Activity -> Set each record down exactly, excluding all images.
◆ ◆ ◆
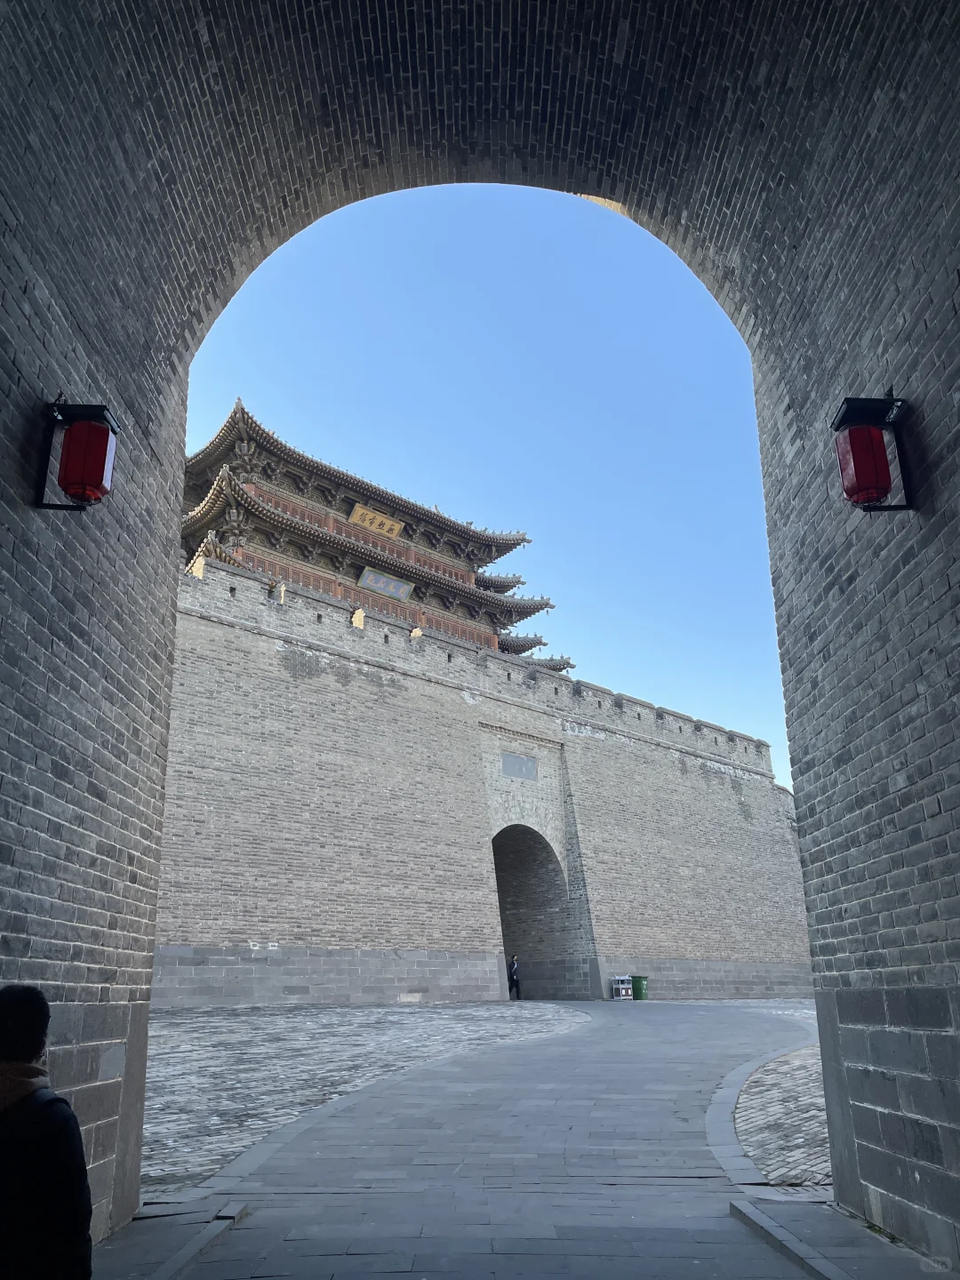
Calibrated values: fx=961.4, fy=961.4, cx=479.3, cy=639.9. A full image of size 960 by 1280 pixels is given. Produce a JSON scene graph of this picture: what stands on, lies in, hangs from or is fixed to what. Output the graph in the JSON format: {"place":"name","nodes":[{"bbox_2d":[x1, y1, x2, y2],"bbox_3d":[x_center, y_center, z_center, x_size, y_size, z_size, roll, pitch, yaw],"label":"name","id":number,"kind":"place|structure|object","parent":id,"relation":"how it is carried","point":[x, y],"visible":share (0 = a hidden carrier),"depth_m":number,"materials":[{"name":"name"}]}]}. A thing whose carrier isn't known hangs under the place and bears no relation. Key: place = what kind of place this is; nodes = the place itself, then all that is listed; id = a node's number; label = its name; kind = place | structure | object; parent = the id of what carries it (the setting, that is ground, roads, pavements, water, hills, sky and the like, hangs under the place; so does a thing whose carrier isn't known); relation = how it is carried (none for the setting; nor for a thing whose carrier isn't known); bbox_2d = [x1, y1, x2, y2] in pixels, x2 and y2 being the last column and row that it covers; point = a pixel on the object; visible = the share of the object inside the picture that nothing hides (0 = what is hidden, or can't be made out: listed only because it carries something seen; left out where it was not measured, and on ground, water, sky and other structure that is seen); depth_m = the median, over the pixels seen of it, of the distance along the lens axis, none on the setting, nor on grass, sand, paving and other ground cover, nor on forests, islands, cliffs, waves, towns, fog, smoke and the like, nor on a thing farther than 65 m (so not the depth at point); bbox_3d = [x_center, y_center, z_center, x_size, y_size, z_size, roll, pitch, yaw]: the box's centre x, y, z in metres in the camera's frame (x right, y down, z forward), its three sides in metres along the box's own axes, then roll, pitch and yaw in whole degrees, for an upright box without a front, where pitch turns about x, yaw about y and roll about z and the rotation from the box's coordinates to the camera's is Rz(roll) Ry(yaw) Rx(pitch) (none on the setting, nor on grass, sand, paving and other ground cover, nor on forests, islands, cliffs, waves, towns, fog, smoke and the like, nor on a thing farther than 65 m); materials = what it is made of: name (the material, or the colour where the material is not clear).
{"place":"outdoors","nodes":[
{"label":"outdoors","id":0,"kind":"place"},
{"bbox_2d":[0,984,92,1279],"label":"person","id":1,"kind":"object","parent":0,"point":[4,1001],"visible":1,"depth_m":2.40},
{"bbox_2d":[137,1000,591,1191],"label":"cobblestone pavement","id":2,"kind":"structure","parent":0,"point":[175,1055],"materials":[{"name":"grey stone"}]},
{"bbox_2d":[0,0,959,1273],"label":"archway","id":3,"kind":"structure","parent":0,"point":[162,644],"depth_m":5.34,"materials":[{"name":"grey brick"}]},
{"bbox_2d":[33,397,121,511],"bbox_3d":[-1.751,-0.804,4.203,0.290,0.602,0.264,1,-19,-4],"label":"red lantern","id":4,"kind":"object","parent":3,"relation":"attached to","point":[72,418],"visible":0.98,"depth_m":4.14,"materials":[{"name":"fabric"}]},
{"bbox_2d":[831,392,914,511],"bbox_3d":[1.765,-0.836,4.347,0.314,0.638,0.273,1,-19,-4],"label":"red lantern","id":5,"kind":"object","parent":3,"relation":"attached to","point":[847,410],"visible":0.99,"depth_m":4.29,"materials":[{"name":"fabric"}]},
{"bbox_2d":[175,184,789,801],"label":"sky","id":6,"kind":"structure","parent":0,"point":[309,237],"materials":[{"name":"blue"}]},
{"bbox_2d":[156,553,818,1006],"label":"stone wall","id":7,"kind":"structure","parent":0,"point":[333,695],"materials":[{"name":"grey brick"}]},
{"bbox_2d":[183,399,567,664],"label":"gate tower","id":8,"kind":"structure","parent":7,"relation":"on","point":[188,531],"depth_m":41.15,"materials":[{"name":"brown wood"}]},
{"bbox_2d":[347,503,404,538],"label":"plaque","id":9,"kind":"object","parent":8,"relation":"attached to","point":[357,509],"visible":0.88,"depth_m":44.30,"materials":[{"name":"gold wood"}]},
{"bbox_2d":[356,565,415,600],"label":"sign","id":10,"kind":"object","parent":8,"relation":"attached to","point":[367,581],"visible":0.9,"depth_m":42.00,"materials":[{"name":"blue wood"}]},
{"bbox_2d":[501,752,538,781],"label":"stone plaque","id":11,"kind":"object","parent":7,"relation":"attached to","point":[523,762],"visible":0.95,"depth_m":33.96,"materials":[{"name":"grey stone"}]},
{"bbox_2d":[493,825,574,999],"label":"archway","id":12,"kind":"object","parent":7,"relation":"in","point":[497,867],"visible":0.56,"depth_m":36.74,"materials":[{"name":"grey brick"}]},
{"bbox_2d":[96,1000,944,1279],"label":"paved path","id":13,"kind":"structure","parent":0,"point":[402,1276],"materials":[{"name":"grey stone"}]},
{"bbox_2d":[147,1201,247,1279],"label":"curb","id":14,"kind":"structure","parent":13,"relation":"on","point":[183,1252],"depth_m":4.65,"materials":[{"name":"grey stone"}]},
{"bbox_2d":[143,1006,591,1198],"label":"curb","id":15,"kind":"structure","parent":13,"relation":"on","point":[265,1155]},
{"bbox_2d":[506,954,520,999],"bbox_3d":[1.091,11.098,31.592,0.546,1.434,0.561,1,-19,-4],"label":"person","id":16,"kind":"object","parent":13,"relation":"on","point":[513,982],"visible":0.94,"depth_m":31.49},
{"bbox_2d":[609,975,634,999],"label":"trash can","id":17,"kind":"object","parent":13,"relation":"on","point":[623,993],"visible":0.99,"depth_m":31.51,"materials":[{"name":"grey metal"}]},
{"bbox_2d":[629,974,648,1000],"bbox_3d":[5.308,11.517,31.851,0.679,0.854,0.625,1,-19,-4],"label":"green trash bin","id":18,"kind":"object","parent":13,"relation":"on","point":[634,977],"visible":0.83,"depth_m":31.64,"materials":[{"name":"green plastic"}]},
{"bbox_2d":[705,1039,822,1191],"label":"curb","id":19,"kind":"structure","parent":13,"relation":"on","point":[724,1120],"depth_m":8.07,"materials":[{"name":"grey stone"}]},
{"bbox_2d":[728,1197,852,1279],"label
◆ ◆ ◆
Answer to this exercise ->
Calibrated values: fx=961.4, fy=961.4, cx=479.3, cy=639.9. A full image of size 960 by 1280 pixels is given. Produce a JSON scene graph of this picture: what stands on, lies in, hangs from or is fixed to what. Output the graph in the JSON format: {"place":"name","nodes":[{"bbox_2d":[x1, y1, x2, y2],"bbox_3d":[x_center, y_center, z_center, x_size, y_size, z_size, roll, pitch, yaw],"label":"name","id":number,"kind":"place|structure|object","parent":id,"relation":"how it is carried","point":[x, y],"visible":share (0 = a hidden carrier),"depth_m":number,"materials":[{"name":"name"}]}]}. A thing whose carrier isn't known hangs under the place and bears no relation. Key: place = what kind of place this is; nodes = the place itself, then all that is listed; id = a node's number; label = its name; kind = place | structure | object; parent = the id of what carries it (the setting, that is ground, roads, pavements, water, hills, sky and the like, hangs under the place; so does a thing whose carrier isn't known); relation = how it is carried (none for the setting; nor for a thing whose carrier isn't known); bbox_2d = [x1, y1, x2, y2] in pixels, x2 and y2 being the last column and row that it covers; point = a pixel on the object; visible = the share of the object inside the picture that nothing hides (0 = what is hidden, or can't be made out: listed only because it carries something seen; left out where it was not measured, and on ground, water, sky and other structure that is seen); depth_m = the median, over the pixels seen of it, of the distance along the lens axis, none on the setting, nor on grass, sand, paving and other ground cover, nor on forests, islands, cliffs, waves, towns, fog, smoke and the like, nor on a thing farther than 65 m (so not the depth at point); bbox_3d = [x_center, y_center, z_center, x_size, y_size, z_size, roll, pitch, yaw]: the box's centre x, y, z in metres in the camera's frame (x right, y down, z forward), its three sides in metres along the box's own axes, then roll, pitch and yaw in whole degrees, for an upright box without a front, where pitch turns about x, yaw about y and roll about z and the rotation from the box's coordinates to the camera's is Rz(roll) Ry(yaw) Rx(pitch) (none on the setting, nor on grass, sand, paving and other ground cover, nor on forests, islands, cliffs, waves, towns, fog, smoke and the like, nor on a thing farther than 65 m); materials = what it is made of: name (the material, or the colour where the material is not clear).
{"place":"outdoors","nodes":[
{"label":"outdoors","id":0,"kind":"place"},
{"bbox_2d":[0,984,92,1279],"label":"person","id":1,"kind":"object","parent":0,"point":[4,1001],"visible":1,"depth_m":2.40},
{"bbox_2d":[137,1000,591,1191],"label":"cobblestone pavement","id":2,"kind":"structure","parent":0,"point":[175,1055],"materials":[{"name":"grey stone"}]},
{"bbox_2d":[0,0,959,1273],"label":"archway","id":3,"kind":"structure","parent":0,"point":[162,644],"depth_m":5.34,"materials":[{"name":"grey brick"}]},
{"bbox_2d":[33,397,121,511],"bbox_3d":[-1.751,-0.804,4.203,0.290,0.602,0.264,1,-19,-4],"label":"red lantern","id":4,"kind":"object","parent":3,"relation":"attached to","point":[72,418],"visible":0.98,"depth_m":4.14,"materials":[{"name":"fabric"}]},
{"bbox_2d":[831,392,914,511],"bbox_3d":[1.765,-0.836,4.347,0.314,0.638,0.273,1,-19,-4],"label":"red lantern","id":5,"kind":"object","parent":3,"relation":"attached to","point":[847,410],"visible":0.99,"depth_m":4.29,"materials":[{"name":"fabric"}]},
{"bbox_2d":[175,184,789,801],"label":"sky","id":6,"kind":"structure","parent":0,"point":[309,237],"materials":[{"name":"blue"}]},
{"bbox_2d":[156,553,818,1006],"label":"stone wall","id":7,"kind":"structure","parent":0,"point":[333,695],"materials":[{"name":"grey brick"}]},
{"bbox_2d":[183,399,567,664],"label":"gate tower","id":8,"kind":"structure","parent":7,"relation":"on","point":[188,531],"depth_m":41.15,"materials":[{"name":"brown wood"}]},
{"bbox_2d":[347,503,404,538],"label":"plaque","id":9,"kind":"object","parent":8,"relation":"attached to","point":[357,509],"visible":0.88,"depth_m":44.30,"materials":[{"name":"gold wood"}]},
{"bbox_2d":[356,565,415,600],"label":"sign","id":10,"kind":"object","parent":8,"relation":"attached to","point":[367,581],"visible":0.9,"depth_m":42.00,"materials":[{"name":"blue wood"}]},
{"bbox_2d":[501,752,538,781],"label":"stone plaque","id":11,"kind":"object","parent":7,"relation":"attached to","point":[523,762],"visible":0.95,"depth_m":33.96,"materials":[{"name":"grey stone"}]},
{"bbox_2d":[493,825,574,999],"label":"archway","id":12,"kind":"object","parent":7,"relation":"in","point":[497,867],"visible":0.56,"depth_m":36.74,"materials":[{"name":"grey brick"}]},
{"bbox_2d":[96,1000,944,1279],"label":"paved path","id":13,"kind":"structure","parent":0,"point":[402,1276],"materials":[{"name":"grey stone"}]},
{"bbox_2d":[147,1201,247,1279],"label":"curb","id":14,"kind":"structure","parent":13,"relation":"on","point":[183,1252],"depth_m":4.65,"materials":[{"name":"grey stone"}]},
{"bbox_2d":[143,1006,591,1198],"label":"curb","id":15,"kind":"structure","parent":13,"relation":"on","point":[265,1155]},
{"bbox_2d":[506,954,520,999],"bbox_3d":[1.091,11.098,31.592,0.546,1.434,0.561,1,-19,-4],"label":"person","id":16,"kind":"object","parent":13,"relation":"on","point":[513,982],"visible":0.94,"depth_m":31.49},
{"bbox_2d":[609,975,634,999],"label":"trash can","id":17,"kind":"object","parent":13,"relation":"on","point":[623,993],"visible":0.99,"depth_m":31.51,"materials":[{"name":"grey metal"}]},
{"bbox_2d":[629,974,648,1000],"bbox_3d":[5.308,11.517,31.851,0.679,0.854,0.625,1,-19,-4],"label":"green trash bin","id":18,"kind":"object","parent":13,"relation":"on","point":[634,977],"visible":0.83,"depth_m":31.64,"materials":[{"name":"green plastic"}]},
{"bbox_2d":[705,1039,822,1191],"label":"curb","id":19,"kind":"structure","parent":13,"relation":"on","point":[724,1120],"depth_m":8.07,"materials":[{"name":"grey stone"}]},
{"bbox_2d":[728,1197,852,1279],"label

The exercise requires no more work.